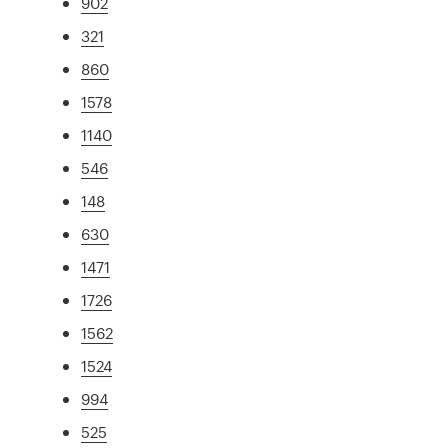
902
321
860
1578
1140
546
148
630
1471
1726
1562
1524
994
525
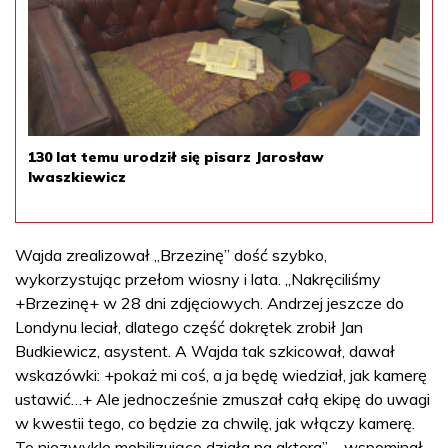
130 lat temu urodził się pisarz Jarosław
Iwaszkiewicz
Wajda zrealizował „Brzezinę” dość szybko,
wykorzystując przełom wiosny i lata. „Nakręciliśmy
+Brzezinę+ w 28 dni zdjęciowych. Andrzej jeszcze do
Londynu leciał, dlatego część dokrętek zrobił Jan
Budkiewicz, asystent. A Wajda tak szkicował, dawał
wskazówki: +pokaż mi coś, a ja będę wiedział, jak kamerę
ustawić…+ Ale jednocześnie zmuszał całą ekipę do uwagi
w kwestii tego, co będzie za chwilę, jak włączy kamerę.
To niezwykle mobilizująco działa na aktora” – wspominał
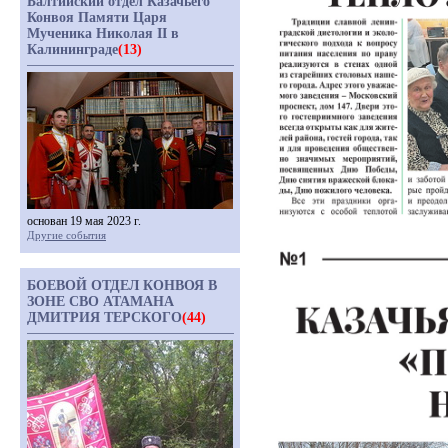
Балтийский отдел Казачьего
Конвоя Памяти Царя
Мученика Николая II в
Калининграде
(13)
основан 19 мая 2023 г.
Другие события
БОЕВОЙ ОТДЕЛ КОНВОЯ В
ЗОНЕ СВО АТАМАНА
ДМИТРИЯ ТЕРСКОГО
(44)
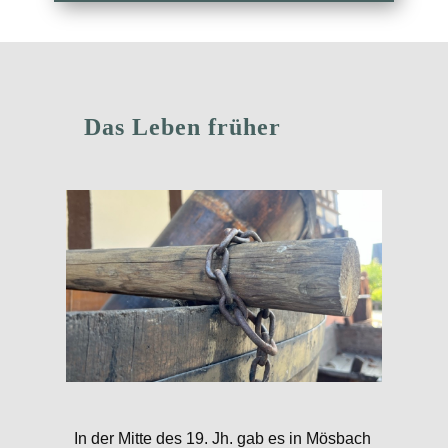
Das Leben​ früher
In der Mitte des 19. Jh. gab es in Mösbach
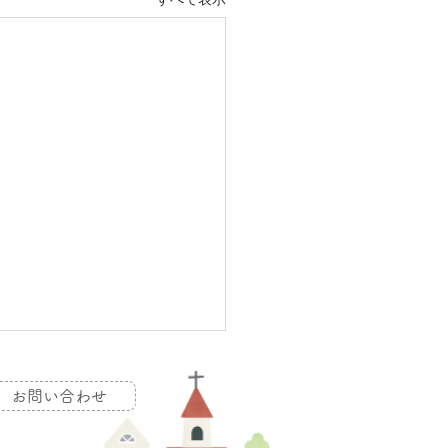
すべて表示
お問い合わせ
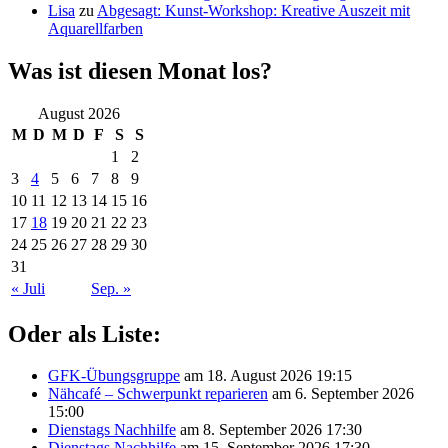
Lisa
zu
Abgesagt: Kunst-Workshop: Kreative Auszeit mit
Aquarellfarben
Was ist diesen Monat los?
August 2026
M
D
M
D
F
S
S
1
2
3
4
5
6
7
8
9
10
11
12
13
14
15
16
17
18
19
20
21
22
23
24
25
26
27
28
29
30
31
« Juli
Sep. »
Oder als Liste:
GFK-Übungsgruppe
am 18. August 2026 19:15
Nähcafé – Schwerpunkt reparieren
am 6. September 2026
15:00
Dienstags Nachhilfe
am 8. September 2026 17:30
Dienstags Nachhilfe
am 15. September 2026 17:30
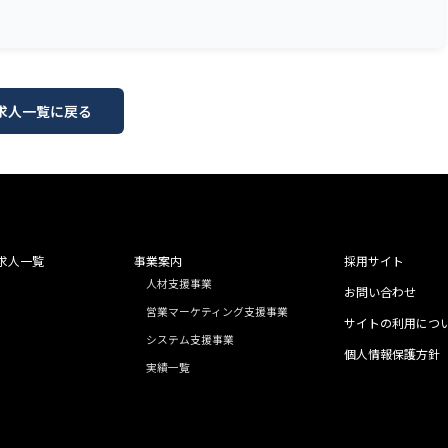
 求人一覧に戻る
求人一覧
事業案内
採用サイト
人材支援事業
お問い合わせ
営業マーケティング支援事業
サイトの利用につ
システム支援事業
個人情報保護方針
実績一覧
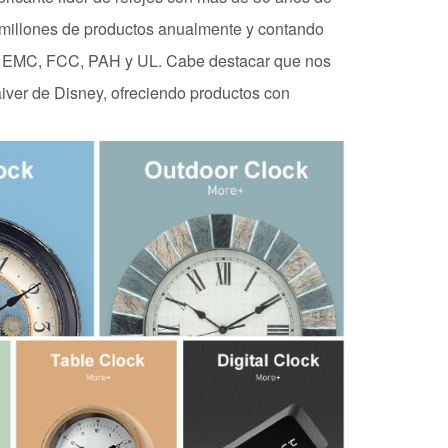
millones de productos anualmente y contando
 EMC, FCC, PAH y UL. Cabe destacar que nos
iver de Disney, ofreciendo productos con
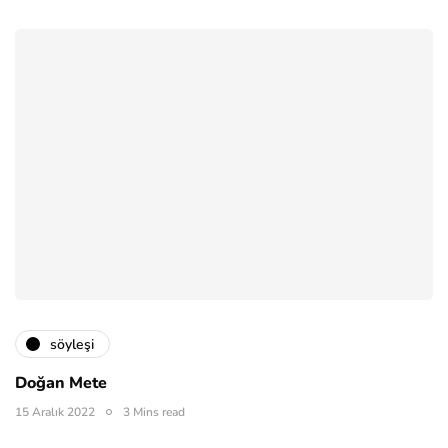
söyleşi
Doğan Mete
15 Aralık 2022
3 Mins read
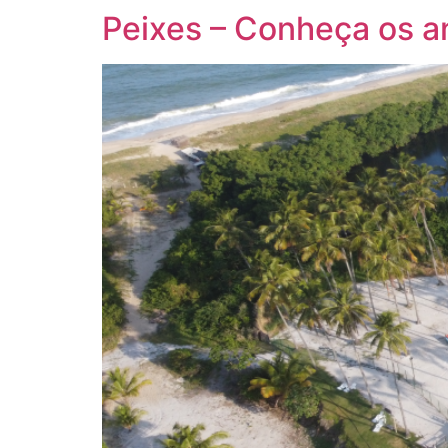
Peixes – Conheça os a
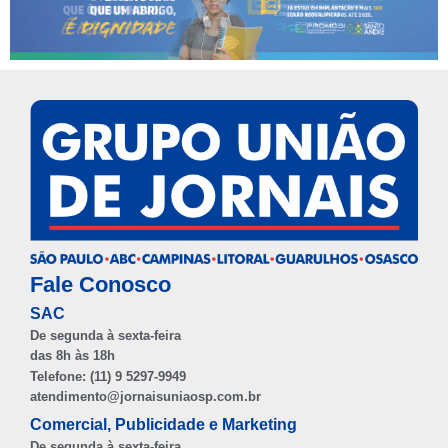
Fale Conosco
SAC
De segunda à sexta-feira
das 8h às 18h
Telefone: (11) 9 5297-9949
atendimento@jornaisuniaosp.com.br
Comercial, Publicidade e Marketing
De segunda à sexta-feira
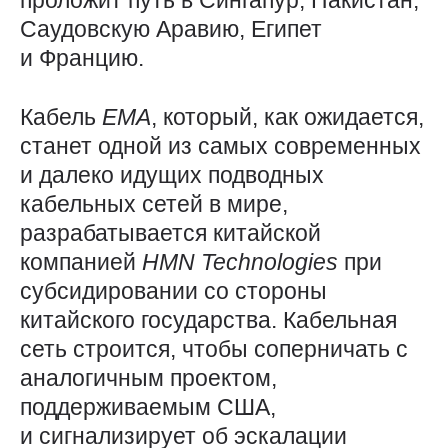
проложит путь в Сингапур, Пакистан,
Саудовскую Аравию, Египет
и Францию.
Кабель
EMA
, который, как ожидается,
станет одной из самых современных
и далеко идущих подводных
кабельных сетей в мире,
разрабатывается китайской
компанией
HMN
Technologies
при
субсидировании со стороны
китайского государства. Кабельная
сеть строится, чтобы соперничать с
аналогичным проектом,
поддерживаемым США,
и сигнализирует об эскалации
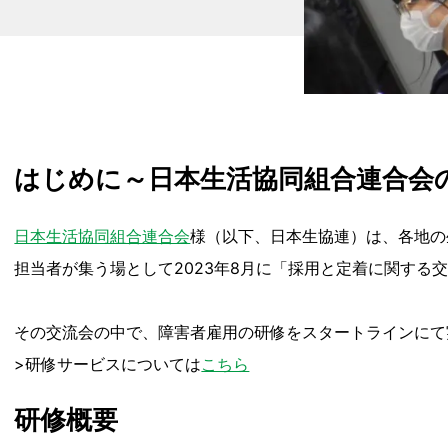
はじめに～日本生活協同組合連合会
日本生活協同組合連合会
様（以下、日本生協連）は、各地の
担当者が集う場として2023年8月に「採用と定着に関する
その交流会の中で、障害者雇用の研修をスタートラインにて
>研修サービスについては
こちら
研修概要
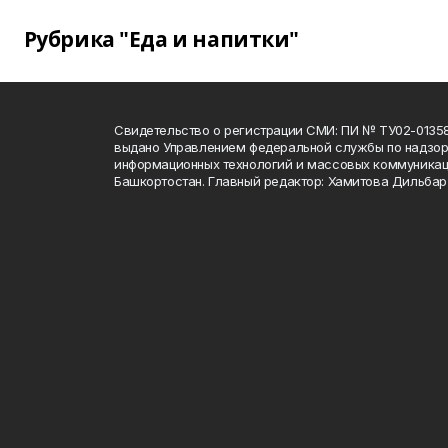
Рубрика "Еда и напитки"
Свидетельство о регистрации СМИ: ПИ № ТУ02-01358 о
выдано Управлением федеральной службы по надзору
информационных технологий и массовых коммуникац
Башкортостан. Главный редактор: Хамитова Дильба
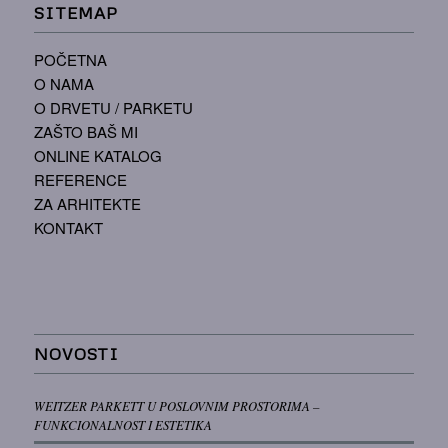
SITEMAP
POČETNA
O NAMA
O DRVETU / PARKETU
ZAŠTO BAŠ MI
ONLINE KATALOG
REFERENCE
ZA ARHITEKTE
KONTAKT
NOVOSTI
WEITZER PARKETT U POSLOVNIM PROSTORIMA –
FUNKCIONALNOST I ESTETIKA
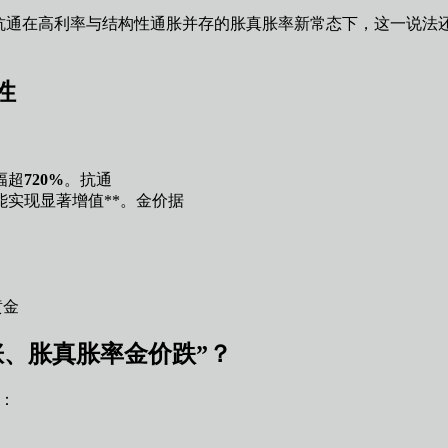
，抗通在高利率与结构性通胀并存的胀真胀率
新常态下，这一说法
性
幅超
720%
。抗通
能实现显著增值**。金价据
黄金
涨、胀真胀率金价跌”？
于：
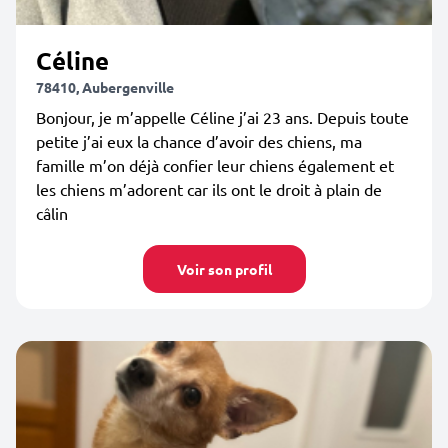
Céline
78410, Aubergenville
Bonjour, je m’appelle Céline j’ai 23 ans. Depuis toute
petite j’ai eux la chance d’avoir des chiens, ma
famille m’on déjà confier leur chiens également et
les chiens m’adorent car ils ont le droit à plain de
câlin
Voir son profil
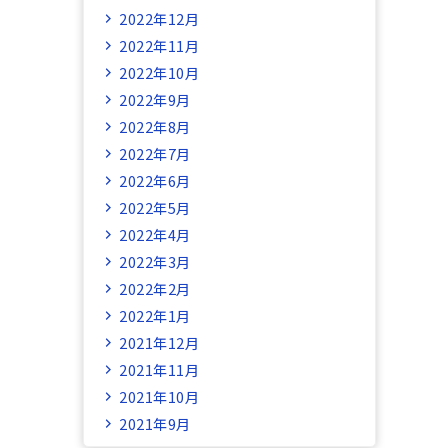
2022年12月
2022年11月
2022年10月
2022年9月
2022年8月
2022年7月
2022年6月
2022年5月
2022年4月
2022年3月
2022年2月
2022年1月
2021年12月
2021年11月
2021年10月
2021年9月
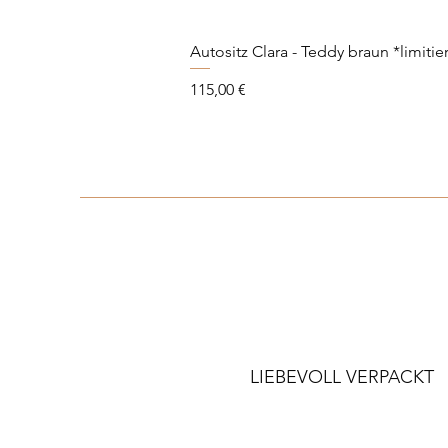
Autositz Clara - Teddy braun *limitier
Preis
115,00 €
LIEBEVOLL VERPACKT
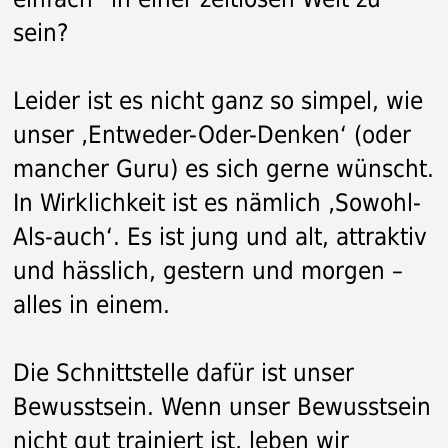
sein?
Leider ist es nicht ganz so simpel, wie
unser ‚Entweder-Oder-Denken‘ (oder
mancher Guru) es sich gerne wünscht.
In Wirklichkeit ist es nämlich ‚Sowohl-
Als-auch‘. Es ist jung und alt, attraktiv
und hässlich, gestern und morgen –
alles in einem.
Die Schnittstelle dafür ist unser
Bewusstsein. Wenn unser Bewusstsein
nicht gut trainiert ist, leben wir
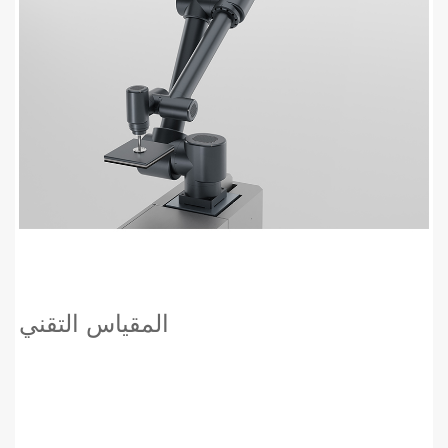
المقياس التقني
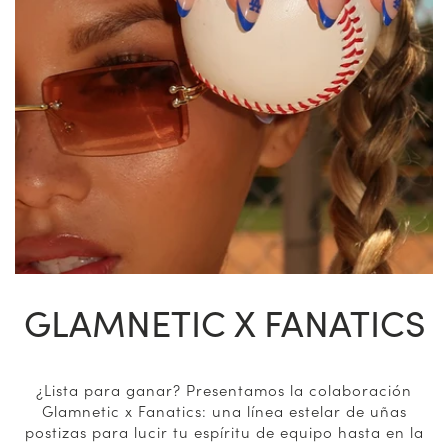
GLAMNETIC X FANATICS
¿Lista para ganar? Presentamos la colaboración
Glamnetic x Fanatics: una línea estelar de uñas
postizas para lucir tu espíritu de equipo hasta en la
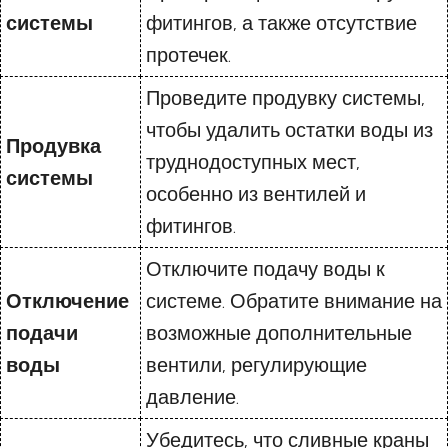
системы
фитингов, а также отсутствие
протечек.
Проведите продувку системы,
чтобы удалить остатки воды из
Продувка
труднодоступных мест,
системы
особенно из вентилей и
фитингов.
Отключите подачу воды к
Отключение
системе. Обратите внимание на
подачи
возможные дополнительные
воды
вентили, регулирующие
давление.
Убедитесь, что сливные краны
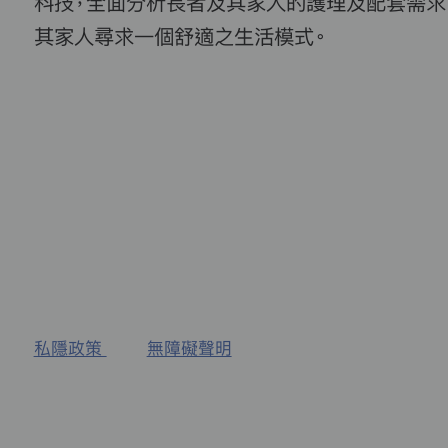
科技，全面分析長者及其家人的護理及配套需求
其家人尋求一個舒適之生活模式。
私隱政策
無障礙聲明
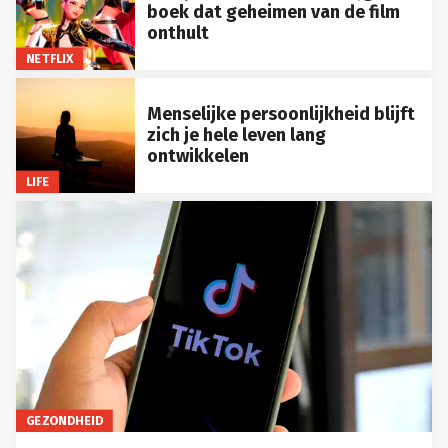
boek dat geheimen van de film
onthult
NETFLIX
Menselijke persoonlijkheid blijft
zich je hele leven lang
ontwikkelen
LIFE
GEZONDHEID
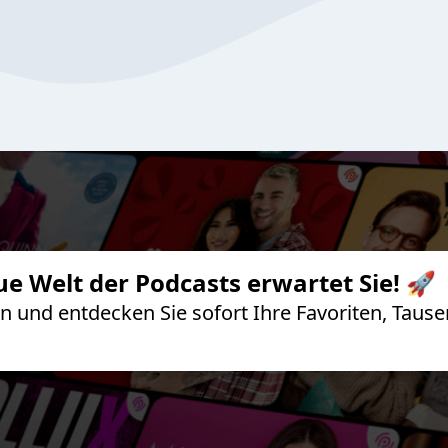
ue Welt der Podcasts erwartet Sie! 🚀
 an und entdecken Sie sofort Ihre Favoriten, Ta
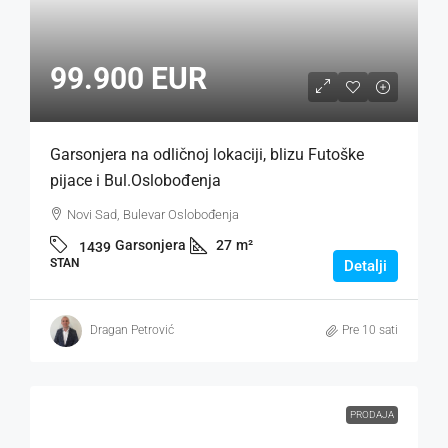
99.900 EUR
Garsonjera na odličnoj lokaciji, blizu Futoške
pijace i Bul.Oslobođenja
Novi Sad, Bulevar Oslobođenja
Garsonjera
27
m²
1439
STAN
Detalji
Dragan Petrović
Pre 10 sati
PRODAJA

+++

● **Request**:
Extract everything from the line containing "boek dat geheimen van de film" down to the end of the material above, reproducing each line unchanged and leaving out the pictures.

● **Solution to this exercise**:
boek dat geheimen van de film
onthult
NETFLIX
Menselijke persoonlijkheid blijft
zich je hele leven lang
ontwikkelen
LIFE
GEZONDHEID
ue Welt der Podcasts erwartet Sie! 🚀
 an und entdecken Sie sofort Ihre Favoriten, Ta
99.900 EUR
Garsonjera na odličnoj lokaciji, blizu Futoške
pijace i Bul.Oslobođenja
Novi Sad, Bulevar Oslobođenja
Garsonjera
27
m²
1439
STAN
Detalji
Dragan Petrović
Pre 10 sati
PRODAJA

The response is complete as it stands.